Voici les points sur lesquels nous restons vigilants :

– Malgré la nécessité de repenser le modèle, la montagne hors neige reste encore peu prise en compte, en tant qu’image, investissement, projet, etc..

– Le principal poste émetteur de CO2 lors d’un séjour à la montagne, le transport en voiture et/ou avion, n’est que très peu travaillé par les stations, avec une dilution des responsabilités sur les clientèles et autres opérateurs.

– Les budgets sont mis en place pour attirer les clientèles lointaines, alors qu’il y a un travail à mener sur les clientèles de proximité où le ski ne fait plus partie du mode de vie.

– Aucun changement d’approche dans les indicateurs n’est pensé, faisant uniquement la part belle aux journées skieurs, chiffre d’affaire, progression, sans se soucier de savoir si la richesse créée profite aux territoires ou non.

– Malgré les discours, l’attraction des marchés lointains générateurs d’émissions en CO2 reste un graal pour beaucoup de stations.

– Les stations font des choses pour s’améliorer dans la gestion des ressources et la manière de travailler, mais ces actions restent confidentielles, alors qu’elles pourraient inspirer et inciter d’autres à s’en emparer et les améliorer.

– Les projets d’ascenseurs valléens sont dans les cartons de beaucoup de stations, mais un travail plus global sur la mobilité et les services est nécessaire.

Ce que l’on en pense :

Il faut l’avouer la plupart des échanges et retours d’expériences étaient connus, mais nous retenons la volonté de certains d’avancer, d’oser et d’enclencher un changement.

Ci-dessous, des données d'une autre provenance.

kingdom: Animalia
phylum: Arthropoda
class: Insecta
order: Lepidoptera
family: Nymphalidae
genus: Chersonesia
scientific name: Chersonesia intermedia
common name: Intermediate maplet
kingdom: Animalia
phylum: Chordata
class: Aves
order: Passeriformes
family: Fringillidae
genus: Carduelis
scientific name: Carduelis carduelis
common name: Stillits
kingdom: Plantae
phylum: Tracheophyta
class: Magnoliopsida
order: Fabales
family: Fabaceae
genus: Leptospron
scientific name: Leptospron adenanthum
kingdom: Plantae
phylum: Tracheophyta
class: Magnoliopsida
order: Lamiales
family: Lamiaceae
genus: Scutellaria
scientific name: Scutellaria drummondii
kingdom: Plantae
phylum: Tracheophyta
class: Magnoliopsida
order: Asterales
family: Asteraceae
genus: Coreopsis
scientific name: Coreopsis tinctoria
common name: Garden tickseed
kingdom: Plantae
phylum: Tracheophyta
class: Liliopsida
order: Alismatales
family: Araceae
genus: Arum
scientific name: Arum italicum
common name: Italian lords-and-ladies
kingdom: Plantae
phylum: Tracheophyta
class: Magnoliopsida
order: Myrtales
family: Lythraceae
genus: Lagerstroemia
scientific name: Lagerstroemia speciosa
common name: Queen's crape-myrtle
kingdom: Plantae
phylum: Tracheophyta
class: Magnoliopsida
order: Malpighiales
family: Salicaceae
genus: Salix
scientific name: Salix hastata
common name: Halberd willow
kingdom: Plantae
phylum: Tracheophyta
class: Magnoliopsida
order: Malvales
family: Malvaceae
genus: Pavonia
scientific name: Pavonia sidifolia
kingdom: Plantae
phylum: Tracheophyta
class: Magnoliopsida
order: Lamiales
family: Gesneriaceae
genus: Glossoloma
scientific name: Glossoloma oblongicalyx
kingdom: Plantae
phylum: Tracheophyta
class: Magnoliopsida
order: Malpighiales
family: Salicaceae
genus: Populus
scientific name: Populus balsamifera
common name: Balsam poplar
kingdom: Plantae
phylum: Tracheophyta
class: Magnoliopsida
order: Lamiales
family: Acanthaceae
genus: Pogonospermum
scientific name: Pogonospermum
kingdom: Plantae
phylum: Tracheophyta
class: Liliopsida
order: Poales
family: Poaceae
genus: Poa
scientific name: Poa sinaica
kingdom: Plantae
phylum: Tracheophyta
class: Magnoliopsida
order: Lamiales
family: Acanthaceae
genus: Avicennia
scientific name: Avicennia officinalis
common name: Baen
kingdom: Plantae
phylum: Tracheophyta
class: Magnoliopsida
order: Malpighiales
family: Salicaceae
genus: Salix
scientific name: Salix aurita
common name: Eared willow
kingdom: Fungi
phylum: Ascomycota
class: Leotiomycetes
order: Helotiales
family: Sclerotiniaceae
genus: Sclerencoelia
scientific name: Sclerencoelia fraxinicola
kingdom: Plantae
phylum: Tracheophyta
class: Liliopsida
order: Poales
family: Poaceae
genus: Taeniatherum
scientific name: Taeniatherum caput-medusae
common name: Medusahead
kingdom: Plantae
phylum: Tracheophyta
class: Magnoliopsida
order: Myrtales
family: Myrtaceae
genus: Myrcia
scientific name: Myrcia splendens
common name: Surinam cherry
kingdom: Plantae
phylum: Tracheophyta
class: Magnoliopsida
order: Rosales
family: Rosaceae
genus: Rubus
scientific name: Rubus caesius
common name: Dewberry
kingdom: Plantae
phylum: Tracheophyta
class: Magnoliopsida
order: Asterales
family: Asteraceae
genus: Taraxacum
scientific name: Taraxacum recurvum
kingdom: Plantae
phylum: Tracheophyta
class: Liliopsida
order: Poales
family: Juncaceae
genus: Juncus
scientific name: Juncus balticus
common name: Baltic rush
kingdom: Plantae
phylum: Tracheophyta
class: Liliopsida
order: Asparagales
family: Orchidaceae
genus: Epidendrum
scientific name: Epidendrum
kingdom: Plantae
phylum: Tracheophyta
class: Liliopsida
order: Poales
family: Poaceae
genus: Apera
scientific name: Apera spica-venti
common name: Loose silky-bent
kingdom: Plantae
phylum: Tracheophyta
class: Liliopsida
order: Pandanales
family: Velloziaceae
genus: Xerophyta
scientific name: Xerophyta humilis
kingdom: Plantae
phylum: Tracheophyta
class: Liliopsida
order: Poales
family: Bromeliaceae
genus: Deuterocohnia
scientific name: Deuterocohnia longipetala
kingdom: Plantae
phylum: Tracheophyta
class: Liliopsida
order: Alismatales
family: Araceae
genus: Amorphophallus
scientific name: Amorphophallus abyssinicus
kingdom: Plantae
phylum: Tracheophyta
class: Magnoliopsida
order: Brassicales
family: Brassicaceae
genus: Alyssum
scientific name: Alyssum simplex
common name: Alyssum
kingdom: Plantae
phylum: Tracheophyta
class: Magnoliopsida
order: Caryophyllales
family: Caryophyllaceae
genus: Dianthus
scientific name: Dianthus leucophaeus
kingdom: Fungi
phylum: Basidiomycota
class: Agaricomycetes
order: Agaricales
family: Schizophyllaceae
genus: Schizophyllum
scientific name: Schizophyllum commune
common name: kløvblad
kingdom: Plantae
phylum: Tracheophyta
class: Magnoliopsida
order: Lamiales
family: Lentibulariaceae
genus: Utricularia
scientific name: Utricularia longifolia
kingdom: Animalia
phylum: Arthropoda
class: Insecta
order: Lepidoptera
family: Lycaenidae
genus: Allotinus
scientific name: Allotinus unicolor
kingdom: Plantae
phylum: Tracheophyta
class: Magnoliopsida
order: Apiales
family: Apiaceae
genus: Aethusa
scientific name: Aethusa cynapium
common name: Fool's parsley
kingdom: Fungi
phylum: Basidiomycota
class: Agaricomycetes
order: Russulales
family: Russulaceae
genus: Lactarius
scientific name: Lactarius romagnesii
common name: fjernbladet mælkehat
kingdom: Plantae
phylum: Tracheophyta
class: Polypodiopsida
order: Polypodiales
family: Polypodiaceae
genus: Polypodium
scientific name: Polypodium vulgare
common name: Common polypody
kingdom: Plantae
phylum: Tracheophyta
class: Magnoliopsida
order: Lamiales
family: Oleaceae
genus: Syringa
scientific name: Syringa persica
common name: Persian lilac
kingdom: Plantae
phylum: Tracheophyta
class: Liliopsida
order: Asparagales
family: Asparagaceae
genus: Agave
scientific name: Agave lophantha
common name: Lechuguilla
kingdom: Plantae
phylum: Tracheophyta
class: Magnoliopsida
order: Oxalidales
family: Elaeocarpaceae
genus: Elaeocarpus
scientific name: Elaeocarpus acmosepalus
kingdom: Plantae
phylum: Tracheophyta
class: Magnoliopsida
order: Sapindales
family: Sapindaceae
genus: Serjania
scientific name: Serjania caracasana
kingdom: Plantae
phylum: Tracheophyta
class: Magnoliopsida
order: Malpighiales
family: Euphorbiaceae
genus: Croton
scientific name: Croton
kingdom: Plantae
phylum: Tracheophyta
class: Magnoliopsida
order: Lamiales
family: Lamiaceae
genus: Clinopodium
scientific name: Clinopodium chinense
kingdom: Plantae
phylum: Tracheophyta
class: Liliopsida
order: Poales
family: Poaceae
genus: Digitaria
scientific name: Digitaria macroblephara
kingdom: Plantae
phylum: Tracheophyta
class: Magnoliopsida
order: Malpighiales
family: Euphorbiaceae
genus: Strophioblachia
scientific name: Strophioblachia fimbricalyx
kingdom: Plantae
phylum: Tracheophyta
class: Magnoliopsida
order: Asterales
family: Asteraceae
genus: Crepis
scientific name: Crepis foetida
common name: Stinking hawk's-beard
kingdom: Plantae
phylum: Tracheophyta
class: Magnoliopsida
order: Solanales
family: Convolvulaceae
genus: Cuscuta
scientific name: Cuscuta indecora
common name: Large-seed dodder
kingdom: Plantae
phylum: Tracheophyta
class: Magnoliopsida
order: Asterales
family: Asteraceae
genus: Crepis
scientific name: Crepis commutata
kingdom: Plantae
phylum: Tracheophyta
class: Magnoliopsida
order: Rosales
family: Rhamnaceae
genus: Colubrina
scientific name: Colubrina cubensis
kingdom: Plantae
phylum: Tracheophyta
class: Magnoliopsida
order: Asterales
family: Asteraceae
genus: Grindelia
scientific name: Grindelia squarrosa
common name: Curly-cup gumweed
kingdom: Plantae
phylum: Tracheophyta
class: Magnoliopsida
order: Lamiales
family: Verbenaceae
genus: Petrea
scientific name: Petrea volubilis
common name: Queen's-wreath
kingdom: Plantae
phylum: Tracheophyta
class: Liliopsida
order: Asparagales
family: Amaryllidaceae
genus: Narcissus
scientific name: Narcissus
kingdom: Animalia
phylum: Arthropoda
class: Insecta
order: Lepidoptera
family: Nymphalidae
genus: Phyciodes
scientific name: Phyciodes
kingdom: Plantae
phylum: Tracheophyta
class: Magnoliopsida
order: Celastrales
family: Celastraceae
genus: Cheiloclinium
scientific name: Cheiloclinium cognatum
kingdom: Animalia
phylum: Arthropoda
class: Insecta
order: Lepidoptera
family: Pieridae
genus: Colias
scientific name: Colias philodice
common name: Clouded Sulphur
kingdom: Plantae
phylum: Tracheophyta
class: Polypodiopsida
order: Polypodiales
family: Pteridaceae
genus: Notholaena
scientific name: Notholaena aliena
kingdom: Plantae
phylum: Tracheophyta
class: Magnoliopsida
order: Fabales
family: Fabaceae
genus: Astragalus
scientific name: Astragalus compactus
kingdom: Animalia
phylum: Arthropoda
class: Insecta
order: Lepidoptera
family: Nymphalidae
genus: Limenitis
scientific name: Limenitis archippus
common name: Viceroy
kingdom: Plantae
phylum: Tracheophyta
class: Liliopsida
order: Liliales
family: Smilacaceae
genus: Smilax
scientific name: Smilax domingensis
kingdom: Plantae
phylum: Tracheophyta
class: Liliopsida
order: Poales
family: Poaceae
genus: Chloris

C’est bien ce changement qui est au cœur des enjeux actuels et qui doit mobiliser les professionnels, les élus et tout l’écosystème de la montagne.

Il y a 60 ans, le plan neige a développé les stations de ski pour vendre du ski. Aujourd’hui, les stations de ski doivent laisser la place à des stations de montagne et plus largement à des destinations de montagne dont le ski est naturellement une composante.

Les stations de ski ont été et sont un formidable outil permettant à des massifs et vallées entières de pouvoir vivre. Mais ces stations de ski doivent muter, doivent se réinventer, ensemble, pour continuer à exister dans 50 ans comme destination de montagne. Ces stations ont et ont toujours eu des leaders, en matière d’image, d’attractivité, de positionnement, d’offre, de CA etc… Mais aujourd’hui, la montagne a besoin de stations et territoires inspirants en matière d’évolution de modèle. On parle et on travaille sur LE modèle de la station de ski, mais ce mono modèle est surement en train de vivre ses dernières heures, pour tendre vers des modèles différents en fonction des lieux, des acteurs, des opportunités et des visions. Ce changement ne peut uniquement passer par des modifications pur et simple des activités et des offres proposées. Cela passera par une évolution des indicateurs, de l’imaginaire, des visions, de la manière de travailler ensemble pour réussir à bâtir l’outil de demain qui permettra à la montagne de vivre et d’être inspirante pour les autres territoires.